▶ _TASK STATEMENT_: Copy out all of the lines below word for word, leaving out the pictures.

▶ _SOURCE MATERIAL_:
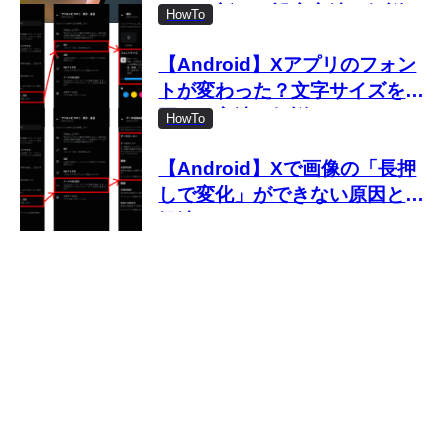
しない新しい設定方法を解説
HowTo
【Android】Xアプリのフォン
トが変わった？文字サイズを変
更する方法を解説
HowTo
【Android】Xで画像の「長押
しで変化」ができない原因と対
処法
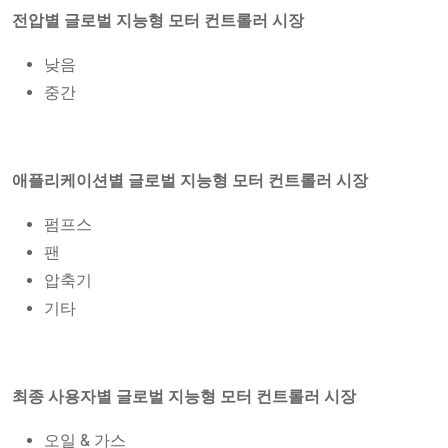
전압별 글로벌 지능형 모터 컨트롤러 시장
낮음
중간
애플리케이션별 글로벌 지능형 모터 컨트롤러 시장
펌프스
팬
압축기
기타
최종 사용자별 글로벌 지능형 모터 컨트롤러 시장
오일 & 가스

▶ _RESPONSE AREA_:
しない新しい設定方法を解説
HowTo
【Android】Xアプリのフォン
トが変わった？文字サイズを変
更する方法を解説
HowTo
【Android】Xで画像の「長押
しで変化」ができない原因と対
処法
전압별 글로벌 지능형 모터 컨트롤러 시장
낮음
중간
애플리케이션별 글로벌 지능형 모터 컨트롤러 시장
펌프스
팬
압축기
기타
최종 사용자별 글로벌 지능형 모터 컨트롤러 시장
오일 & 가스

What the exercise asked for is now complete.